とくに、図書館などの市町村が立てる公共施設は、人口が集中している場所に設置するため、人口の少ない田舎では見かけることが少ないです。
そのため、休日に美術館へ行って見たことのないデザインにふれたり、塾で勉強したりする機会が少なくなってしまうので、学習の時間が限られてしまいます。
しかし現在では、オンラインの学習塾が普及してきているため、学習塾が近くになかったとしても心配はいらないでしょう。
デメリット3:娯楽施設が少ない
田舎では、百貨店やアミューズメントパーク、映画館、動物園などの娯楽施設が少ないです。
あったとしても、子どもたちだけでは遊びに行けないほど離れていることが多く、送迎するとなると片道1時間程度かかることもあります。
小さいうちは、近所にある公園や自然の中で鬼ごっこなどでも十分ですが、中学、高校と進学するにつれて、遊べる施設が少ないことに不満を持つかもしれません。
田舎で子育てするメリット

田舎での子育てには、6つのメリットがあります。
メリット1:大自然の中で遊べる
大自然での原体験は、子どもの成長過程において大きな影響を与えます。
草木に触れたり、虫を捕まえたり、花の蜜を吸ったり、木の実を食べたりした経験は、子どもの五感を刺激し、集中力の向上や精神の安定など、期待できる効果はさまざまです。
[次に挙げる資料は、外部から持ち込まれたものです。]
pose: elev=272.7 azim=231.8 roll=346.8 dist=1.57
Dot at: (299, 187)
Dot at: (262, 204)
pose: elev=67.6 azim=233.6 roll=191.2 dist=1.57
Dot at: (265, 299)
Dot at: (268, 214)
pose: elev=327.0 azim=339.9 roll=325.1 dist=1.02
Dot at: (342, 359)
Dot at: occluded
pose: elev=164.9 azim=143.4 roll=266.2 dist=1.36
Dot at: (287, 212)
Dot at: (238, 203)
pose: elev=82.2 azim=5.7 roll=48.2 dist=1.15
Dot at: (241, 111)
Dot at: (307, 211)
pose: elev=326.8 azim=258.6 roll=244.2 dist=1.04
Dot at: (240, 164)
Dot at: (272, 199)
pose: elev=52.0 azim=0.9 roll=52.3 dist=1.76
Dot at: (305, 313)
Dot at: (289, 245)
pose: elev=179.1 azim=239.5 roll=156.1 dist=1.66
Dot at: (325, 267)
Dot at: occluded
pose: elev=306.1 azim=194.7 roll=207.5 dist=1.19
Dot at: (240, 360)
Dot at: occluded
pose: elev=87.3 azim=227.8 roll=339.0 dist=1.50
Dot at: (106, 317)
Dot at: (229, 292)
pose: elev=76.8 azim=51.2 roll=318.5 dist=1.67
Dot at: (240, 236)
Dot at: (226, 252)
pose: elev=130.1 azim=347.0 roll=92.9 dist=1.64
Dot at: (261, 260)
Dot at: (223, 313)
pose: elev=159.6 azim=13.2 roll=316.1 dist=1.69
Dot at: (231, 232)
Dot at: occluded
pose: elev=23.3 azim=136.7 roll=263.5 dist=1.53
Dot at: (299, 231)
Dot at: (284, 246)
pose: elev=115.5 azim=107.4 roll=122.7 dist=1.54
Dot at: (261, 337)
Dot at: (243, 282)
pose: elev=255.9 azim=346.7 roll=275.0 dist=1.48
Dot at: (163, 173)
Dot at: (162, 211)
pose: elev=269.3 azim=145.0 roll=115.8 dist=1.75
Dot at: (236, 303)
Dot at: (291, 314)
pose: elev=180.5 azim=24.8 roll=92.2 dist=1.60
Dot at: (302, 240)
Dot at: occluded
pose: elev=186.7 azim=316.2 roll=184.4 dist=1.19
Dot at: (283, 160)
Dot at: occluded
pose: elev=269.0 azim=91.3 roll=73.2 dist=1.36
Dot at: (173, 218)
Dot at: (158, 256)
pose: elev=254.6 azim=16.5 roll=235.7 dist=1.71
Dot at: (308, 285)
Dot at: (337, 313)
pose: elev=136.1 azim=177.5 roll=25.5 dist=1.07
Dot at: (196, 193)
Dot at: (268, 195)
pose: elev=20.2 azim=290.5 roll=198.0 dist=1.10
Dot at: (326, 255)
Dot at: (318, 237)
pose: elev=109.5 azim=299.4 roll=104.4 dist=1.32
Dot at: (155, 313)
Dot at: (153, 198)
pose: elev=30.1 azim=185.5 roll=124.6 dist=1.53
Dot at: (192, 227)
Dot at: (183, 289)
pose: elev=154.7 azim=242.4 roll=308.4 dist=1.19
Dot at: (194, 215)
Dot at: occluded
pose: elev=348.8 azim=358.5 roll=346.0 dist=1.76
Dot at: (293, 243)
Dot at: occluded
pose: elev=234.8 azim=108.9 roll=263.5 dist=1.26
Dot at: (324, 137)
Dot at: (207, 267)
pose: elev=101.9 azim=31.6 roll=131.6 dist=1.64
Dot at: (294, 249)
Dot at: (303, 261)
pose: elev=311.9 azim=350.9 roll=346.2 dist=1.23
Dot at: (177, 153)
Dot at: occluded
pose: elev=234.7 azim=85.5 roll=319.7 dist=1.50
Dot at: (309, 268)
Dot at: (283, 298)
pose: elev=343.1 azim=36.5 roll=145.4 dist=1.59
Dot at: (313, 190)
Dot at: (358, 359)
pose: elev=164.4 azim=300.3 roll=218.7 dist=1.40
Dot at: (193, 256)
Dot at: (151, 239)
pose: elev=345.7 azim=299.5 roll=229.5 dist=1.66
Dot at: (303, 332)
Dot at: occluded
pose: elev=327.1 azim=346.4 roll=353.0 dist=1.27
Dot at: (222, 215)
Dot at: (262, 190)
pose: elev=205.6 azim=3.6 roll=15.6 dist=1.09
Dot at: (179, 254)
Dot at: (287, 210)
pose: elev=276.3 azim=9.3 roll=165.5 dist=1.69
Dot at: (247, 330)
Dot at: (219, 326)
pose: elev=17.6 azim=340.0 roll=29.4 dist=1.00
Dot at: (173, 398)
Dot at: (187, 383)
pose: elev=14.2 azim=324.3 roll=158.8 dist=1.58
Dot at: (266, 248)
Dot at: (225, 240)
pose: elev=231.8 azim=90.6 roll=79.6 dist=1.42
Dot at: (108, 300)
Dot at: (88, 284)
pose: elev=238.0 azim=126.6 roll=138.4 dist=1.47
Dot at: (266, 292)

国立青少年教育振興機構の研究調査によると、自然の中で遊んだ子どもは自己肯定感が高く、社会を生き抜く資質や能力が高いとされています。
さらに、草木や土などに含まれる多くの菌に触れることで、免疫力を高める効果も期待できます。幼少期にさまざまな菌に対する免疫が高まっていれば、大人になってからも体調を崩しにくくなるでしょう。
また、幼少期に自然の中で遊んだ経験のある人は、大人になってから自然環境への意識が高まり、守ろうとする傾向があるとも言われています。
自然の中で遊べることは、子どもと環境のどちらにとっても良い結果をもたらすといえるでしょう。
メリット2:遊び場が空いている
田舎には人口に対して十分な公園が整っており、遊具の順番待ちや駐車場の確保をする必要がありません。貸切状態のことも多いため、心置きなく遊べます。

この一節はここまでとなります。